I caught myself in the middle of my thought.
Anything that’s connected to the internet can be hacked.
Hacked into.
One keystroke away from Armageddon.
“Margaret, all the indicators are pointing toward someone sending an ELF signal to one of our subs. We have to assume it’s-”
“That’s covered,” she replied. “The DoD raised the alert level to DEFCON 2."
“Have ’em raise it again.”
“Patrick,” she responded curtly. “The military needs evidence not just conjecture to make an escalatory decision like that.”
I wanted Julianne to help me clear the other part of the basement, make sure no one from Eco-Tech was still lurking downstairs. I started toward the door.

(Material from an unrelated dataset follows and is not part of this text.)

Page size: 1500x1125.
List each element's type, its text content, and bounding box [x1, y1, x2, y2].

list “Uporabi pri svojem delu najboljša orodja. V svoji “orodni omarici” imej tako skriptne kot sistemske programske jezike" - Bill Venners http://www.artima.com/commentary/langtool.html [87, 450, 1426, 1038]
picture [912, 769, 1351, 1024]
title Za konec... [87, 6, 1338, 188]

Becker has no history of violence, but Cassandra does. There were two sets of boot prints outside the laundry room of Donnie’s house. She was there.
“This guy Becker Hahn was at the Pickron home, and Cassandra, Terry’s old partner, is working with him.” The clues were like filaments, narrow, encircling each other, dancing, flirting, never quite touching. “The call to Ardis’s phone following the murders on Thursday came from Egypt. If that’s where Terry’s being held, I’d say that’s enough evidence to move forward.”

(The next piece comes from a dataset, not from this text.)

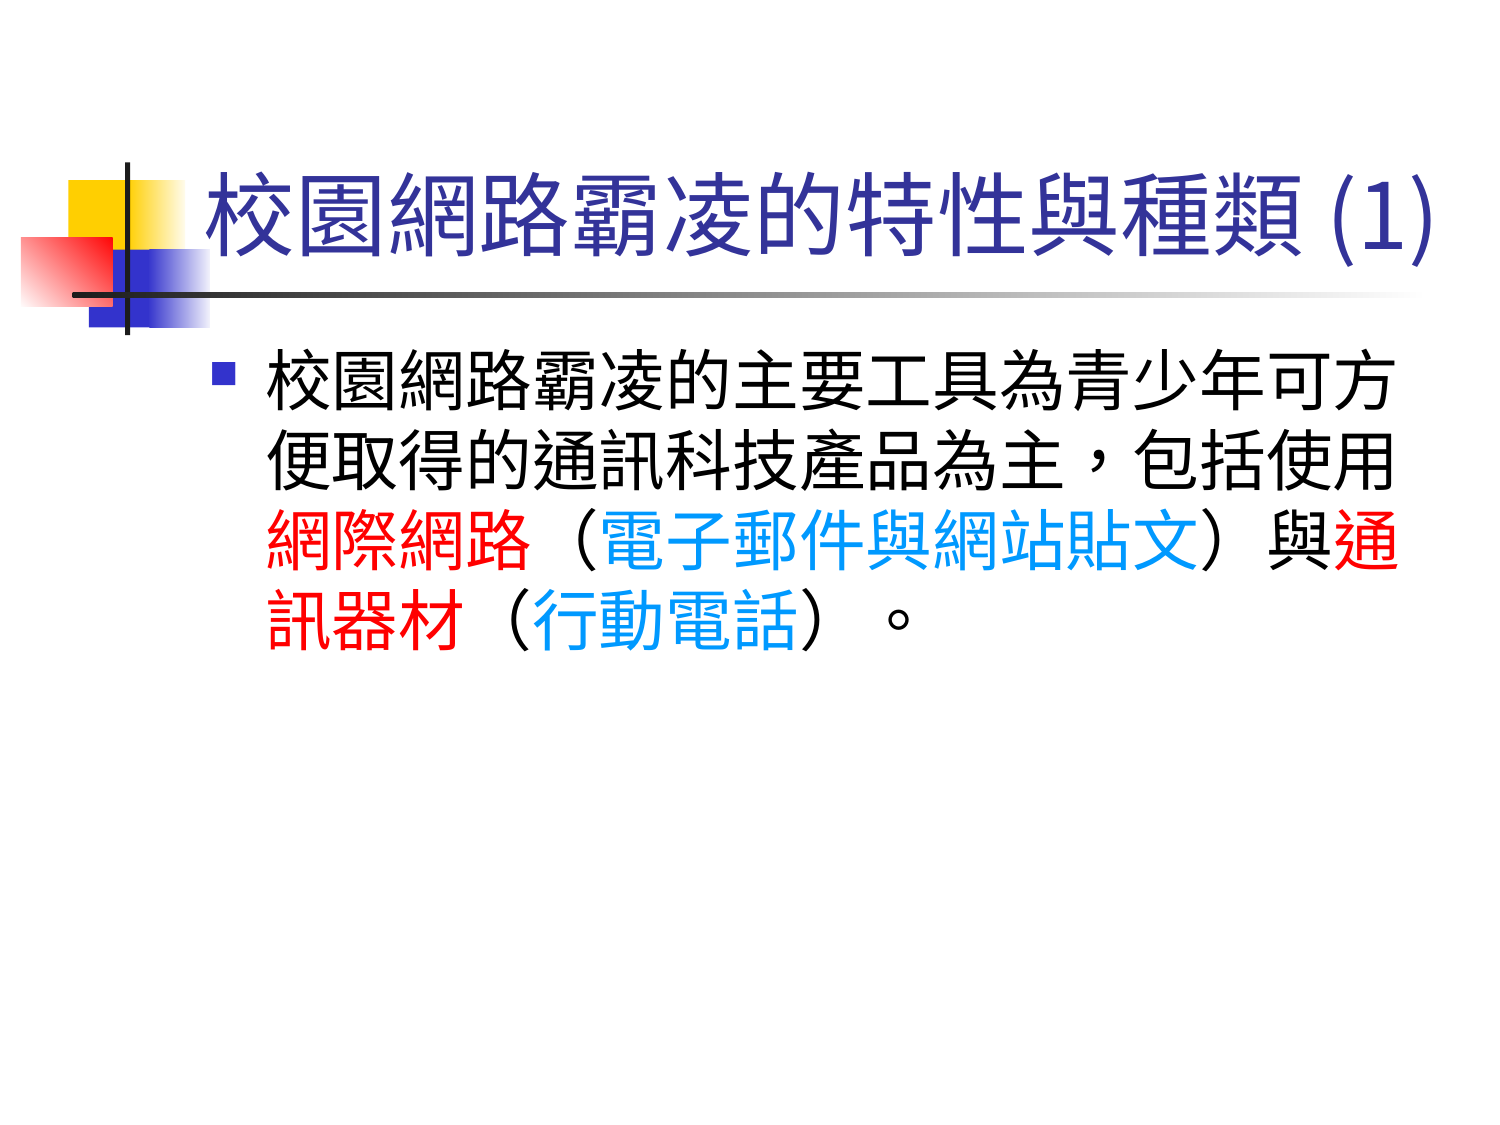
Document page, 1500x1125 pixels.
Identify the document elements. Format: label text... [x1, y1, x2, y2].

title 校園網路霸凌的特性與種類(1) [188, 35, 1468, 276]
list 校園網路霸凌的主要工具為青少年可方便取得的通訊科技產品為主，包括使用網際網路（電子郵件與網站貼文）與通訊器材（行動電話）。 [193, 331, 1469, 1007]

Margaret didn’t reply immediately. “I’ll get the schematics to you and track down Terry Manoji. You-find a way to get to that base.”
Julianne arrived, and after we’d confirmed that the other section of the basement was unoccupied, I took Weatherford to her car and had her lock him in the backseat so we wouldn’t have to keep an eye on him when we went to get Kayla Tatum.
While Tessa worked at the fire, Amber sat beside her in chilly silence. It made Tessa uneasy and she knew she needed to do something, say something to help her. But she had no idea what in the world that might be.
Three armed CIA agents burst into Terry Manoji’s room, strapped his wrists to the arms of his wheelchair, and began methodically searching the room.
Despite himself, Terry felt a tiny wisp of concern.
Without consulting his phone he didn’t know exactly what time it was, but he did know that in less than forty-five minutes Cassandra would be sending the ELF signal and eleven minutes after that Jerusalem would cease to exist and he would be free-but someone had obviously tipped off the CIA that something was up.